Badari Pulavarty wrote:
On Tue, 2006-04-25 at 14:42 -0400, Dave Anderson wrote:
> Badari Pulavarty wrote:

> As far as the determination of the panic task, I'm presuming
> that this was generated from a kdump dumpfile.  The netdump.c
> get_netdump_panic_task() function, which has a bunch of
> kdump-specific code, is failing to find the panic task from the
> data in the ELF header notes.  Running "crash -d1 ..." will indicate
> how crash is trying to determine the panic task.  I don't know
> whether the idle task was even the one that took the sysrq,
> or whether it just defaulted to that task because it couldn't find
> any other likely suspects.  You'll have to debug it from your
> end, starting from get_netdump_panic_task().
>

I did little more digging around :)

crash -d1 shows me

crash: get_netdump_panic_task: crashing_cpu: 1
crash: get_netdump_panic_task: failed
crash: get_active_set_panic_task: failed

Looking at get_netdump_panic_task(), there is no code to handle
EM_X86_64 ? I see checks for

                if (nd->elf64->e_machine == EM_386) {
                ..
                }
                if (nd->elf64->e_machine == EM_PPC64) {
                ...
                }
 
 

Hey -- you're right -- there's nothing EM_X86_64-specific
done in that function.  I don't see why something couldn't
be put in place, but it's been unnecessary since the panic
task would normally be found by one of the follow-up functions,
i.e., in either get_active_set_panic_task(), or if that fails,
the lowest common denominator function, in panic_search().
Now, since after the "crash: get_active_set_panic_task: failed"
message, there are no more error messages, so panic_search()
must have determined that the idle thread (swapper) on cpu 0 was
in fact the running task that took the sysrq.  But the stack
trace shows just a single "schedule()" line...
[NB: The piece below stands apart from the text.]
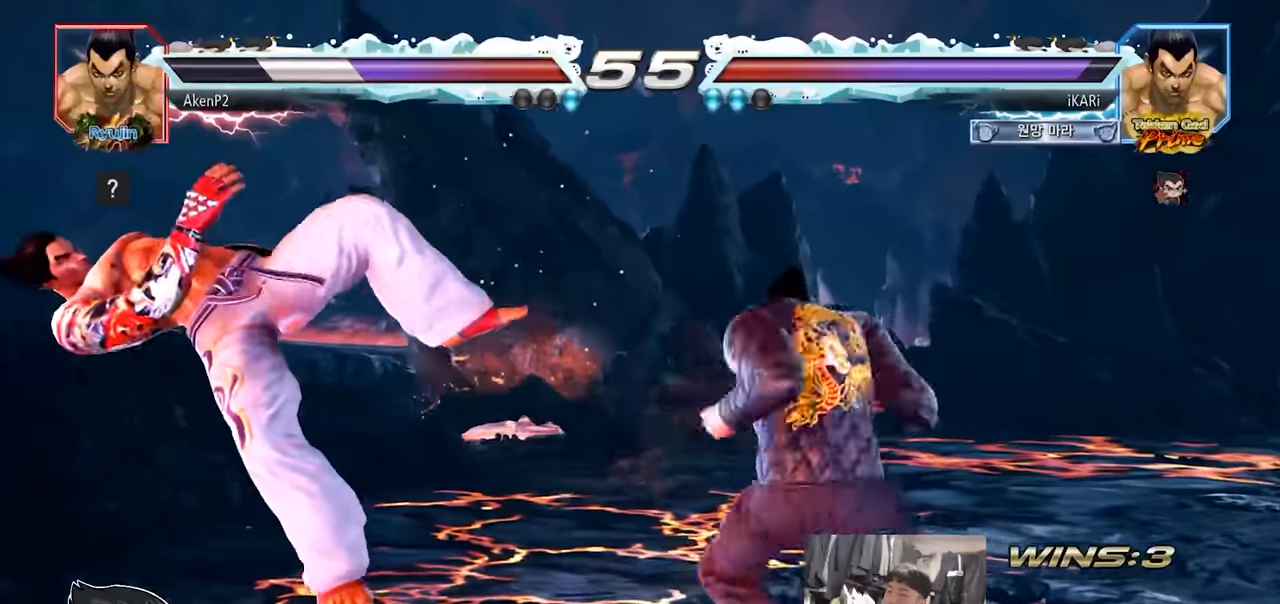
{"buttons": [], "left_stick": "center", "events": [[334, "TRIANGLE", "up"], [350, "left_stick", "center"]]}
So, can you do the following, while staying in that same context:

crash> bt -T

...and see if the ".crash_kexec" return address shows up
anywhere in the process stack?  Since that task was selected
as the panic task, it should be there somewhere.  And if
it's there, it should be used as the starting point of the
back trace.  Then do this:

crash> set debug 1
crash> bt
...

What should be displayed for the panic task, prior to the back
trace data, is this message from get_netdump_regs_x86_64():

        if (CRASHDEBUG(1)) {
                rsp = ULONG(user_regs + OFFSET(user_regs_struct_rsp));
                rip = ULONG(user_regs + OFFSET(user_regs_struct_rip));
                netdump_print("ELF prstatus rsp: %lx rip: %lx\n",
                        rsp, rip);
        }

Do you see that message?

Dave